His eyes searched hers. “Someone I don’t think anyone could find a way back from.”
He reached out, just once, and gently tucked a strand of hair behind her ear. His hand lingered there, barely touching her cheek.
He started to lower it, to step back and leave her with the quiet, but,
“Will you…” she hesitated, surprised by her own voice. “Will you come in? Just for a little while.”
Alarik blinked, as if he hadn’t expected the invitation.
“Of course,” he said softly.
She turned, fingers curling around the door handle. She opened it and stepped into the candlelit stillness, and when he followed, his movements were slow, careful, like the room itself was sacred now, like she was.
They didn’t speak much after that.
She curled up in the chair by the fire, and he settled across from her, not too close, not too far. The space between them was charged, but it wasn’t heavy. It was… steady. Settling.
Chapter sixty-three
Unrest
-Maris-
The morning broke in smothered silence.
Grey light spilled through the castle’s high windows, soft and cold as ash. Maris hadn’t slept, not really. She’d drifted in and out of shallow dreams, Alarik’s steady breathing anchoring her to the earth. He’d fallen asleep in the chair, arms folded across his chest, brow furrowed even in rest. She hadn’t had the heart to wake him.
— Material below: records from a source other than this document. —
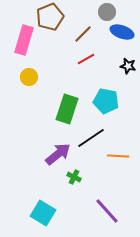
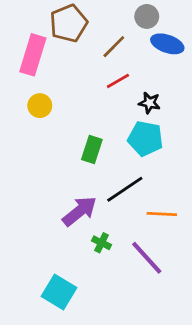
black star: (128, 66) -> (149, 103), moved
green rectangle: (67, 109) -> (92, 149), size x0.7
purple line: (107, 211) -> (147, 258), moved

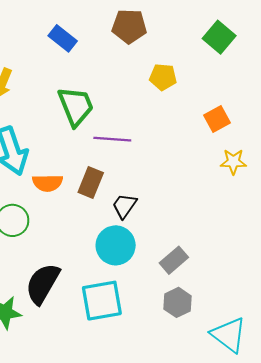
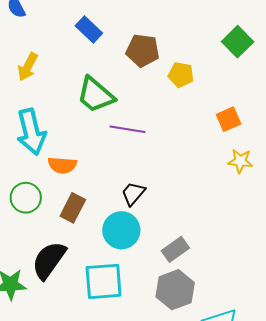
brown pentagon: (129, 26) -> (143, 51), moved
green trapezoid: (76, 106) -> (96, 95), turned 147
brown rectangle: (91, 182) -> (73, 208), moved
gray hexagon: (177, 302) -> (175, 290), size x1.4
But now, hours later, the peace felt… thin.
Fractured.
She sat alone on the window bench in her silk gown, arms wrapped around herself, watching the storm-bent sea. The waves grew rougher each morning. Wilder. The kind that didn’t just crash they tore. As if ushering in the war of gods bringing it closer with the passing days.
A knock echoed through the room.
She turned, heart lurching, only to find Thauren already pushing open the heavy door. He looked like he hadn’t slept either. His dark bronze hair was wind-whipped, eyes storm-glass pale. A fresh gash curved just beneath his jaw, and his armor still the scent of salt and blood.
Maris stiffened. “What is it?”
Thauren stepped inside. No ceremony. No delay. “It’s starting Maris.”
The words landed like stone in her chest.
“Veil activity’s no longer isolated to the continent,” he said. “Last night, a scout ship returned from the southern coast of Virellia. Or what’s left of it.”
Alarik stirred awake in the chair, blinking slowly before sitting upright.
“Gone?” Maris whispered.
“Razed. The villages we’ve fortified along the western cliffs have all reported the same: creatures forming from mist, shadows creeping across the waves. Entire fleets have vanished without a trace. Village people being ripped from their dwellings.”
“But,” she struggled to find logic, even as her instincts churned. “I thought we’d have more time.”
“As did I,” Thauren said grimly. “But we were wrong. She’s bleeding nightmares into the world now, pushing the Veil to collapse, forcing our end.”
Alarik rose now fully awake and came to her side. “We will be overrun at any moment.”